The allusion to the death of Ramanund's wife roused an instant murmur of assent from those who were of the city, and they passing the tale on to others, the murmur swelled to a roar which effectively drowned the rest of Ramanund's advice.

But Father Ninian, still at the door, still uncertain, could hear a man who had been buckling on his pilgrim's sandals as if for a start, say, as he stood up and thrust them back to his waistcloth:--

"Well! I, for one, go no further without remission, or the blood which brings it. As jogi-jee saith, no man should risk the woman's cursing. No man can hold his own against that."

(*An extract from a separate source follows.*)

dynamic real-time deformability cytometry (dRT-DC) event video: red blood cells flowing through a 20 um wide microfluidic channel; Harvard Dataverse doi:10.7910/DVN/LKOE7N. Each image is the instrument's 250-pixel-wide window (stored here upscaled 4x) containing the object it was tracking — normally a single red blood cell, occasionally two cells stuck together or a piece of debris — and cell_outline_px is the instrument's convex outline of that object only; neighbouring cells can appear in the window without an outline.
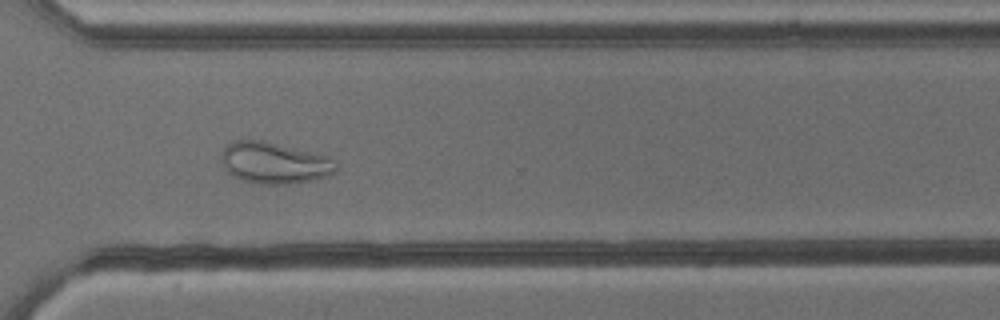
{"species": "common noctule bat (a hibernating species)", "species_latin": "Nyctalus noctula", "temperature_condition": "cold", "stored_images_in_passage": 54, "camera_frame_rate_fps": 3000, "um_per_image_px": 0.085, "animal": {"sex": "male", "body_mass_g": 13.3}, "frame": {"image": 1, "passage_image": 39, "time_ms": 12.667, "image_size_px": [1000, 320], "cell_outline_px": [[336, 172], [324, 176], [308, 180], [288, 184], [260, 184], [240, 180], [232, 176], [224, 168], [220, 152], [232, 140], [264, 140], [324, 156], [332, 160], [336, 168]], "centroid_in_image_um": [23.21, 13.84], "position_along_channel_um": 347.4, "area_um2": 27.28}, "authors_computed_cell_mechanics": {"area_um2": 29.6803, "velocity_mm_per_s": 3.7804, "shape_relaxation_time_tau1_ms": null, "shape_relaxation_time_tau2_ms": 1.6972, "deformation_change_tau1": null, "deformation_change_tau2": 0.0911}}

"He hath a young wife in his house, see you, and all know what that means," sniggered a neighbour.

But a third voice broke in gravely, "Young or old, what matter? Women sit ever on the knees of the Gods, as we men have sat on theirs, seeing they are the mothers of us all. So, mother or wife, we cannot escape them."

"Baba-jee speaks truth," assented another bystander, "and jogi-jee also. If She needs blood, She must have it, seeing She is Woman. As for him? Let him be silent. He hath no God. No blood sacrifice, no remission of sins. Let him speak who hath them."

There was a faint sound as of the closing of a door, and beyond it, in the darkness of the arched passage, an old voice said, with a curious note of gladness in it, "Follow me, quick, Akbar; there is not a moment to be lost. The dawn has come!"

It seemed to have come to Pidar Narâyan's face as he knelt hurriedly once more beside the body of the dead girl, to fold her dead hands decently as if in prayer, to cover the dead feet with the crimson draperies, the dead face with the flimsy, glittering veil--the veil which hid nothing of its beauty--which struck the keynote of the whole.